(Stated problem):
Retype the items below exactly, character for character. Leave the pictures out of your answer.

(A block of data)
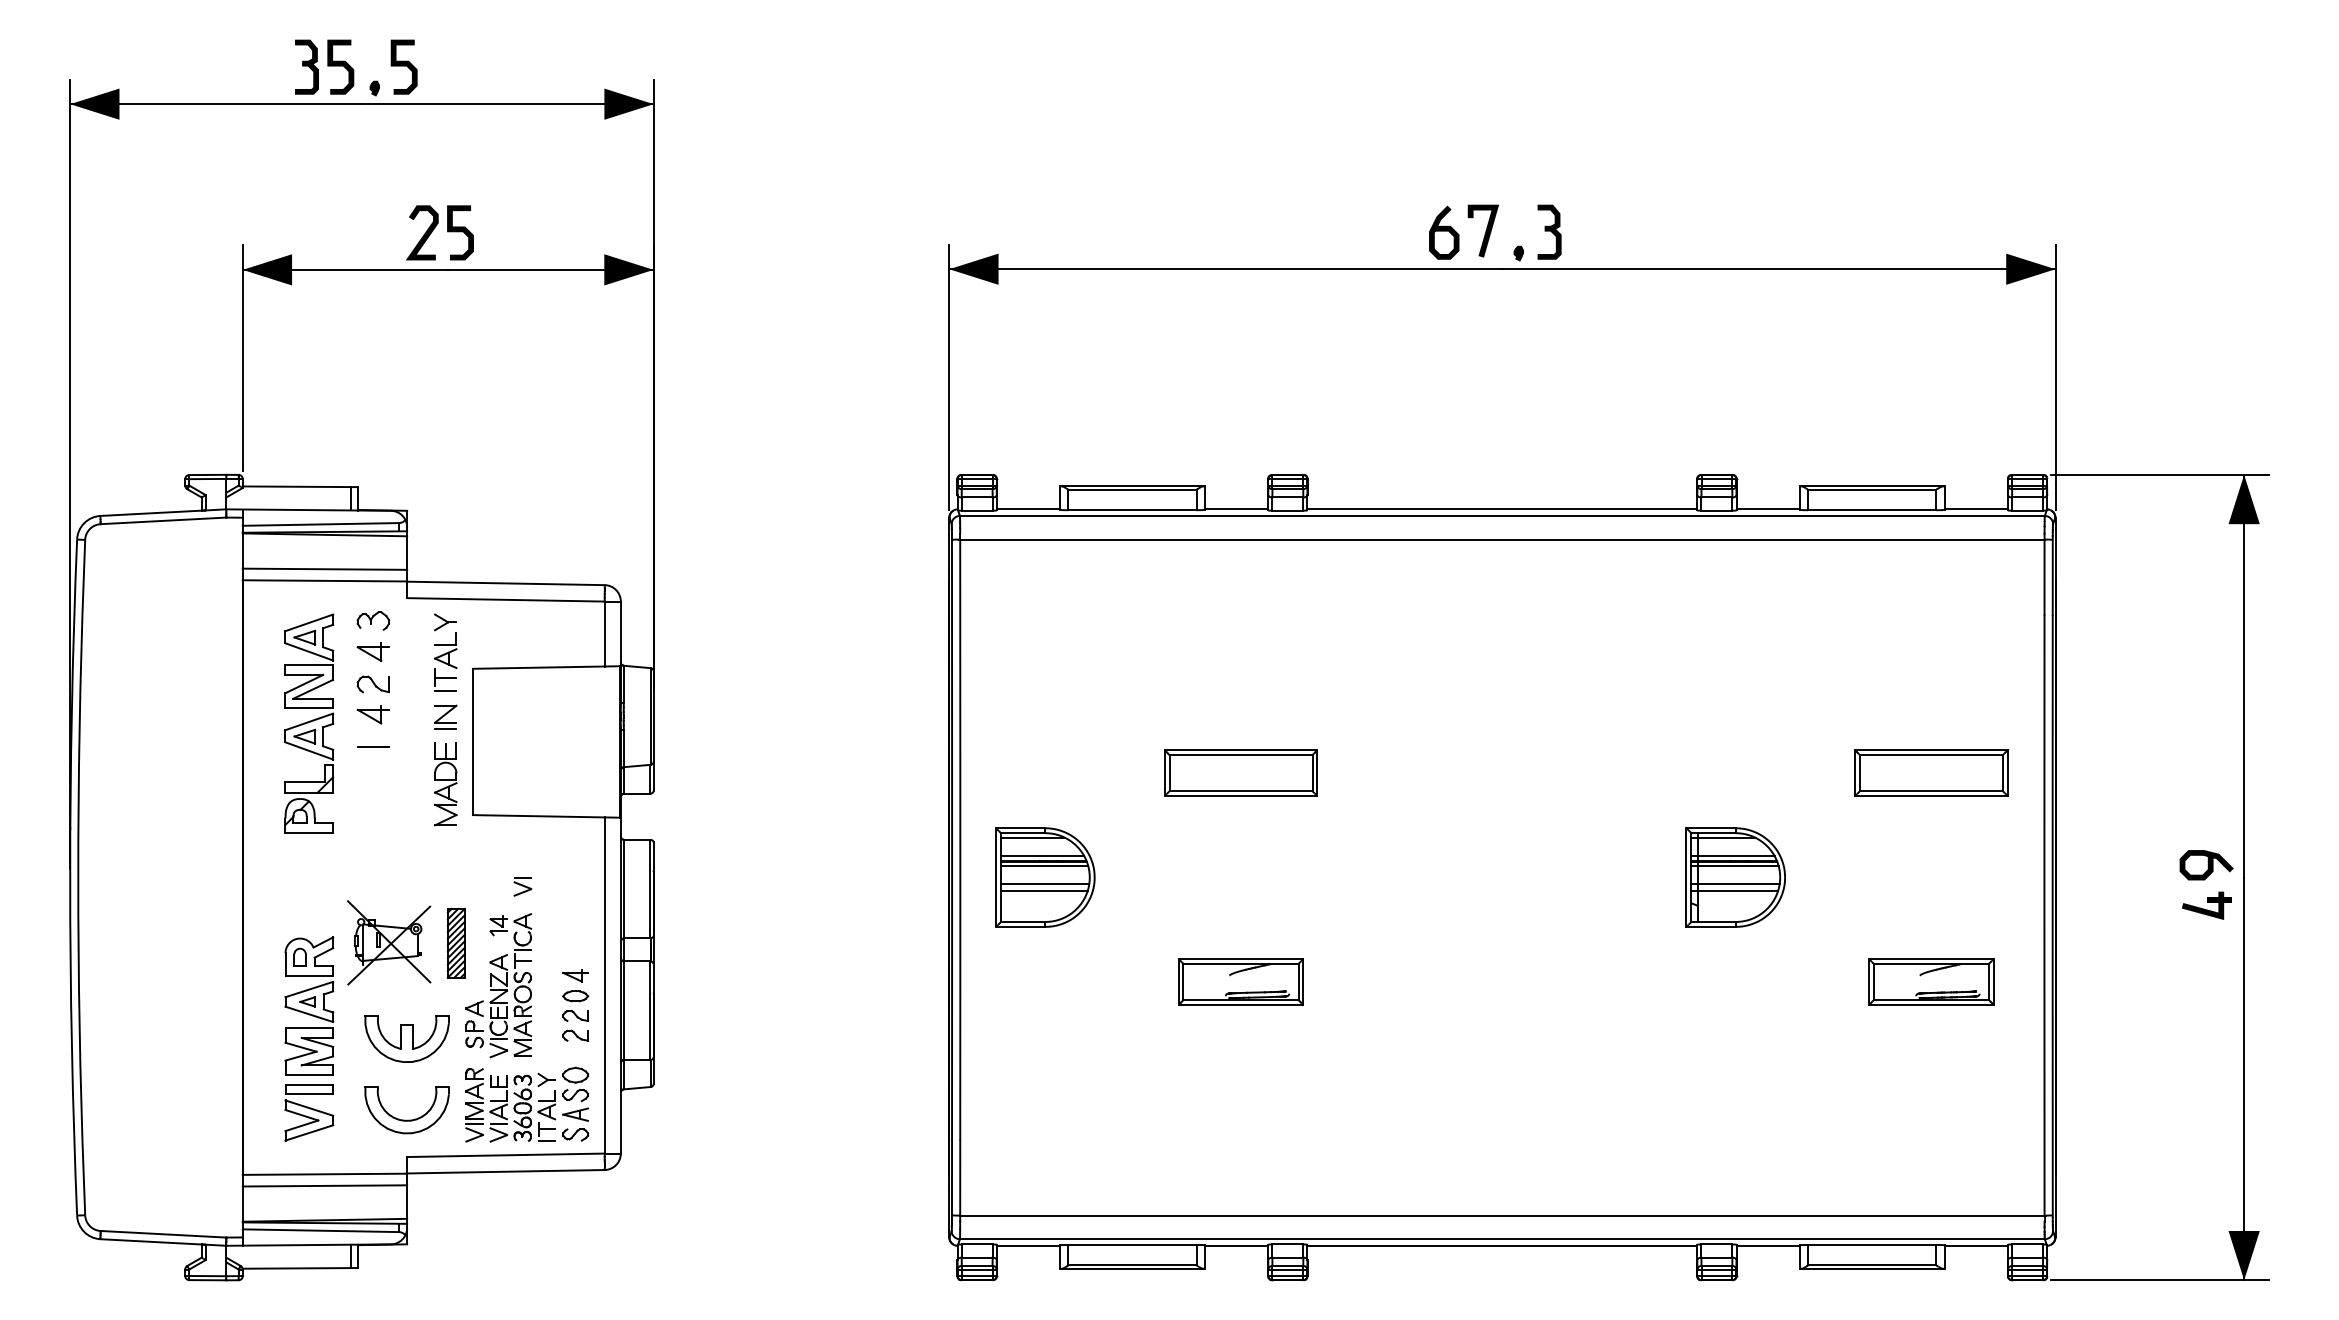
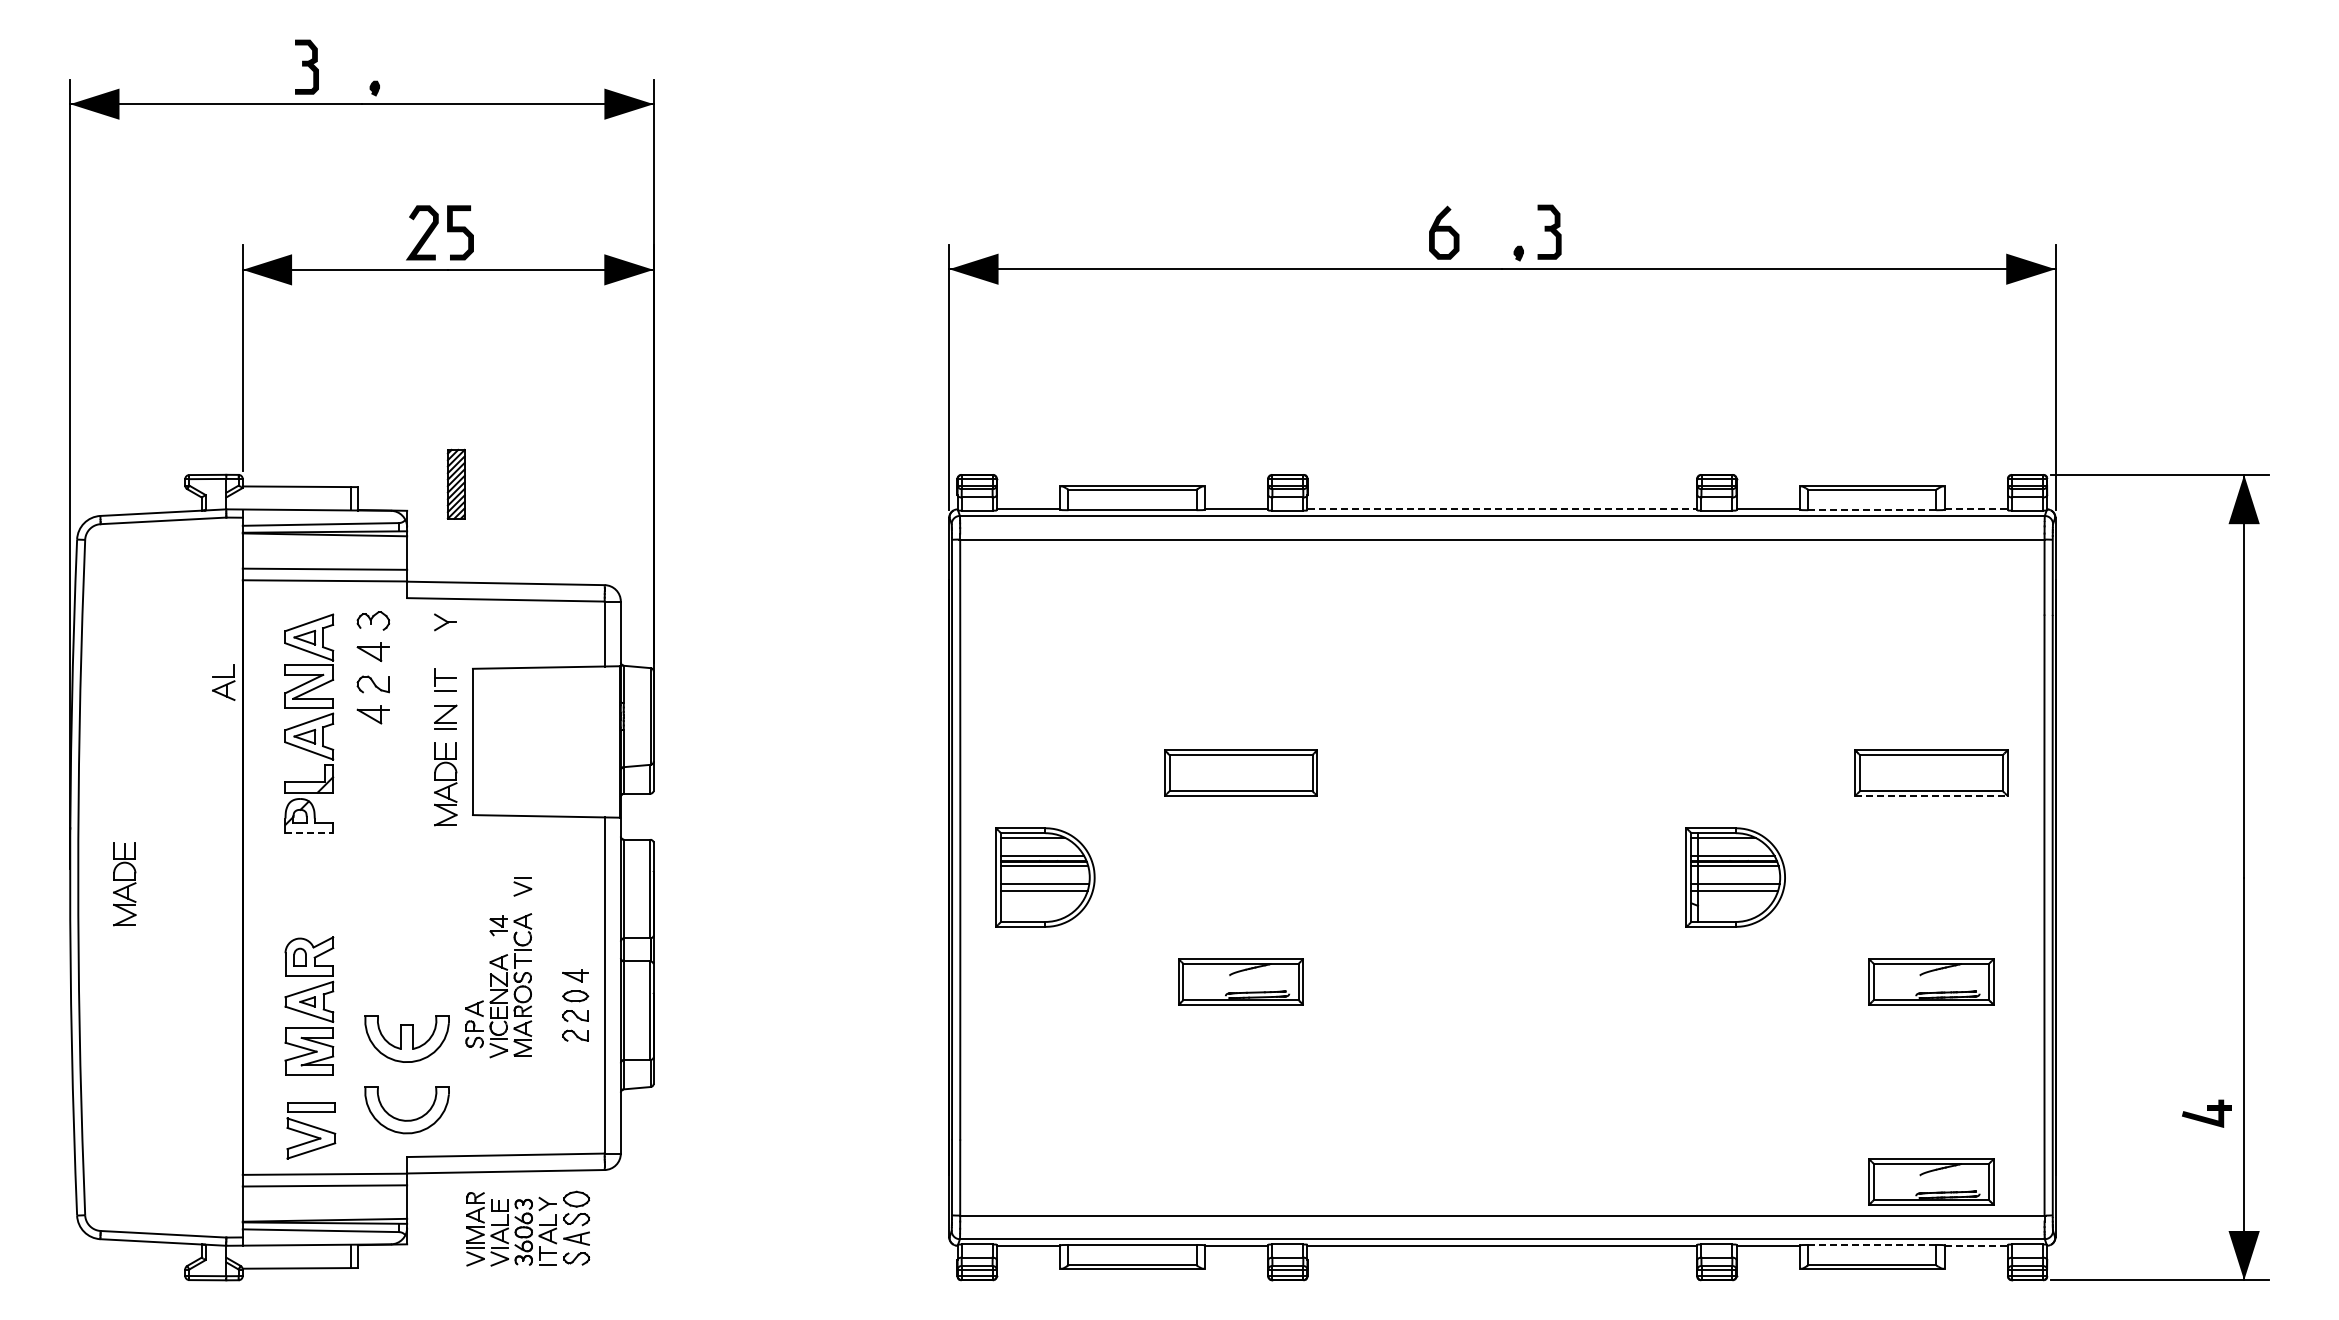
curve at (340, 66): present -> none
curve at (403, 66): present -> none
line at (1485, 230): present -> none
line at (1502, 509): solid -> dashed
line at (1976, 509): solid -> dashed
line at (1872, 510): solid -> dashed
part at (445, 650) position: (445, 650) -> (223, 682)
line at (373, 746): present -> none
line at (1931, 796): solid -> dashed
line at (309, 833): solid -> dashed
curve at (2207, 865): present -> none
part at (124, 884): none -> present
part at (2206, 905) position: (2206, 905) -> (2206, 1113)
part at (388, 942): present -> none
part at (455, 942) position: (455, 942) -> (455, 483)
part at (526, 1104) position: (526, 1104) -> (527, 1228)
part at (309, 1112) position: (309, 1112) -> (311, 1130)
part at (1931, 1181): none -> present
line at (1872, 1244): solid -> dashed
line at (1976, 1245): solid -> dashed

(Exercise answer):
curve at (340, 66): present -> none
curve at (403, 66): present -> none
line at (1485, 230): present -> none
line at (1502, 509): solid -> dashed
line at (1976, 509): solid -> dashed
line at (1872, 510): solid -> dashed
part at (445, 650) position: (445, 650) -> (223, 682)
line at (373, 746): present -> none
line at (1931, 796): solid -> dashed
line at (309, 833): solid -> dashed
curve at (2207, 865): present -> none
part at (124, 884): none -> present
part at (2206, 905) position: (2206, 905) -> (2206, 1113)
part at (388, 942): present -> none
part at (455, 942) position: (455, 942) -> (455, 483)
part at (526, 1104) position: (526, 1104) -> (527, 1228)
part at (309, 1112) position: (309, 1112) -> (311, 1130)
part at (1931, 1181): none -> present
line at (1872, 1244): solid -> dashed
line at (1976, 1245): solid -> dashed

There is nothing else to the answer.